The electoral commission said results based on the final count will be released by midnight.
That Gotabaya’s Sri Lanka Podujana Peramuna (SLPP) will win the elections in Wednesday's vote is expected. What remains uncertain is whether he will be able to achieve a two-thirds parliamentary majority required to change the constitution and enhance presidential powers.
“Chances are very high for him to get those numbers. There’s no effective opposition in Sri Lanka right now,” says Dr Ajit Singh, a South Asia analyst at the New Delhi-based Institute of Conflict Management.
The main opposition United National Party is no longer able to mount a strong challenge after a breakaway faction under the banner of Samagi Jana Balawegaya went its own way.
The turnout in the national elections has been relatively high considering people came out to vote during a pandemic.
The electoral commission had put the turnout at 71 percent, slightly lower than the 77 percent recorded in the previous national elections in 2015.
While wearing masks, bringing their own pens to mark ballots and maintaining a distance between each other, Sri Lankans have voted in a crucial election.
After coming to power in late 2019, Gotabaya dissolved parliament in March this year. There were doubts over whether the election could be held on time as the country suffered twin blows from the pandemic and the consequent fallout from the economy.
Nonetheless, people have voted - albeit after a few months of delay.
All the major political outfits have focused on wooing the majority Sinhalese Buddhist voters, who make up two-thirds of the 22 million population. The country has 16 million registered voters.
Himself a Sinhalese, Gotabaya has a particular interest in the community. He was the powerful defence minister when the Sri Lankan army fought and defeated the ethnic Tamil insurgency, bringing an end to a decades-old armed rebellion.
What comes next?
Gotabaya’s elder brother Mahinda Rajapaksa, the two-time president who leads the SLPP, is running for the office of prime minister. Both of them have expressed dissatisfaction with the constitutional changes known as the 19th amendment.
The amendment - which checks presidential powers, limits the president's term and gives independent commission oversight over human rights and police - was introduced after Mahinda's shock defeat in the 2015 elections.
The Rajapaksa brothers’ supporters argue that a stronger presidency would deal with difficult challenges. Indeed, it was Gotabaya’s promise to counter terrorism with an iron fist that elevated him to the presidential office.
He swept the November 16 election race on the back of growing mistrust between the island state’s different communities.

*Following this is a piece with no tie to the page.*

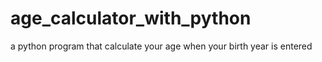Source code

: # age_calculator_with_python
a python program that calculate your age when your birth year is entered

The Sinhalese Buddhists overwhelmingly voted for him, ignoring accusations that he is responsible for the murder of civilians during the war with ethnic Tamil fighters.
Disillusionment over the failure of the outgoing government of former Prime Minister Ranil Wickremesinghe to stop terrorist attacks that killed more than 200 people in April 2019, was a crucial factor behind Gotabaya’s success.
“Gotabayas have banked on the public sentiment - the concern that Wickremesinghe didn’t do enough to improve security,” says Singh.
The terrorist attacks, which involved suicide bombers targeting churches, were traced to the radical National Thowheed Jamath.
A former army officer, Gotabaya, 71, openly brandished his Sinhalese credentials and ominously castigated the minority Muslim and Tamil communities for siding with his opponents.
“We knew right from the beginning that the Sinhala Buddhists of this country will be behind my victory. Although I knew I would be voted in by the Sinhala Buddhists, I expected the Tamils and Muslims to also be part of my victory. But my expectations were not met,” he said in his victory speech at the time.
The new strongman politics
Gotabaya faces accusations that he has rolled back efforts to heal the ethinic divide by stifling investigations into human rights abuses committed by soldiers during the civil war.
Singh says unbridled power of the Rajapaksas can result in a fallout on reconciliation efforts but the brothers will not be too concerned about facing criticism internationally.
“If you look around - in the United States, in India and other countries - majoritarian rule in taking hold. Politicians talk about making their countries secure and use it to win elections. In previous years, there could have been a lot of pressure from the US or the UK in a situation like this. But that’s not going to happen now.
“Democracy is very good. But the bad thing is that it depends on the majority.”